Görev 1 —
Listenin başından "scientific name: Sitta canadensis" ifadesini içeren satıra kadar (o satır dahil) olan satırları, "family" yerine "familia" yazarak düzenleyiniz ve başka hiçbir değişiklik yapmadan yeniden veriniz.
*** Verilen Metin ***
Emsal Mahkeme Kararı Antalya 2. Asliye Ticaret Mahkemesi 2023/781 E. 2023/755 K. 27.11.2023 T.

Görüntülediğiniz mahkeme kararı henüz kesinleşmemiştir. Yararlı olması amacıyla eklenmiştir.

T.C.
ANTALYA
2. ASLİYE TİCARET MAHKEMESİ

ESAS NO : 2023/781 Esas
KARAR NO : 2023/755
DAVA : Sigorta (Hayat Sigortası Kaynaklı)
DAVA TARİHİ : 17/11/2023
KARAR TARİHİ : 27/11/2023

Mahkememizde görülmekte bulunan Sigorta (Hayat Sigortası Kaynaklı) davasının yapılan açık yargılamasının sonunda,
GEREĞİ DÜŞÜNÜLDÜ:Davacı vekili mahkememize verdiği dava dilekçesinde özetle; Davacı vekili mahkememize verdiği dava dilekçesinde özetle; müvekkili bankanın müşterisi …’ün … tarihinde vefat ettiğini, müteveffa …’ün vefatından önce müvekkili banka ile … TL değerinde mesafeli ihtiyaç kredisi sözleşmesi imzaladığını, geri ödeme tutarının …-TL olduğunu, bu kredilerin alınması esnasında muris … ile … A.Ş. arasında hayat sigortası poliçesi düzenlendiğini, müvekkilinin söz konusu sigorta ilişkisinde lehtar ve dain-i mürtehin konumunda olduğunu, …’ün vefatı üzerine ilgili sigorta şirketine başvurduklarını, sigortanın …’ün poliçenin başlangıç tarihinden önce kanser hastalığının kendisinde mevcut olduğunun tespit edildiğini, yapılan incelemede tazminat talebine iliskin gönderilen belgelerin değerlendirildiğinin ve yapılan degerlendirme sonucunda … Sözlesmesinin … Genel-Özel Sartları ve Türk Ticaret Kanunu ilgili hükümleri gereğince kanser hastalıgından kaynaklı vefatın vefat teminatı kapsamının dısında olmasından ötürü talebin reddine karar verdiğini, arabuluculuk görüşmelerinin anlaşamama ile sonuçlandığını, söz konusu tazminatın müvekkili bankaya ödenmemesinin hukuka aykırı olduğunu belirterek ve fazlaya ilişkin haklarını saklı tutarak davanın kabulüne, şimdilik …-TL sigorta vefat tazminat bedelinin davalı … şirketinin müvekkiline verdiği red cevabının tarihi olan … tarihinden itibaren işleyecek avans faiz oranı üzerinden işleyecek faizi ile birlikte davalıdan tahsiline, yargılama giderleri ve vekalet ücretinin davalıdan tahsiline karar verilmesini talep ve dava etmiş, bu talebini duruşmada tekrarlamıştır.
*** Veri Satırları ***
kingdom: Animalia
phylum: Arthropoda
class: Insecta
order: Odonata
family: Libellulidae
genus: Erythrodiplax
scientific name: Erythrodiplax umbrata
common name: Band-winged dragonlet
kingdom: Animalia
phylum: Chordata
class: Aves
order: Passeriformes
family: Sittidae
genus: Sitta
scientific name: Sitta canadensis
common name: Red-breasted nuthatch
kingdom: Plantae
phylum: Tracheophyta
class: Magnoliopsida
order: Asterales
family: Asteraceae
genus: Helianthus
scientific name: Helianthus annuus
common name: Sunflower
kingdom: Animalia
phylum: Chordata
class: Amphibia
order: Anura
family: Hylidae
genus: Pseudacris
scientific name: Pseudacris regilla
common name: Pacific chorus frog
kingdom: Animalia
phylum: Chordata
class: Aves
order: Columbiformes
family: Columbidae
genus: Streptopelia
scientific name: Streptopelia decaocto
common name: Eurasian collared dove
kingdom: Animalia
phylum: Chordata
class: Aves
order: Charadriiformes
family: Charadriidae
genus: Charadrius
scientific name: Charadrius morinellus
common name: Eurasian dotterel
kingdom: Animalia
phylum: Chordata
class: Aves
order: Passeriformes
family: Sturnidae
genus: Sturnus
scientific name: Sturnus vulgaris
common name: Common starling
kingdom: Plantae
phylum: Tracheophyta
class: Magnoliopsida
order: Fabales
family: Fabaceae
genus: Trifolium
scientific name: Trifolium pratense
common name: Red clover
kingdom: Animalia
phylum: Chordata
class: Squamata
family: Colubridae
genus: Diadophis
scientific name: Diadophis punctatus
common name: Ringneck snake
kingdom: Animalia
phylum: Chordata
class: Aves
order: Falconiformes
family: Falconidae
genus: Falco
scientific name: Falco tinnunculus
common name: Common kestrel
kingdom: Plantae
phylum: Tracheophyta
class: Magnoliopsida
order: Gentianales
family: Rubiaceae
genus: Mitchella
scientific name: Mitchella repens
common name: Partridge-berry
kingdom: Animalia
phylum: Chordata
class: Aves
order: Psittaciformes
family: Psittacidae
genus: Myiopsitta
***
Görev 2 —
Mahkeme kararında davanın açıldığı tarih olarak hangi tarih belirtilmektedir?

Yazılı Cevap 1 —
kingdom: Animalia
phylum: Arthropoda
class: Insecta
order: Odonata
familia: Libellulidae
genus: Erythrodiplax
scientific name: Erythrodiplax umbrata
common name: Band-winged dragonlet
kingdom: Animalia
phylum: Chordata
class: Aves
order: Passeriformes
familia: Sittidae
genus: Sitta
scientific name: Sitta canadensis

Yazılı Cevap 2 —
17/11/2023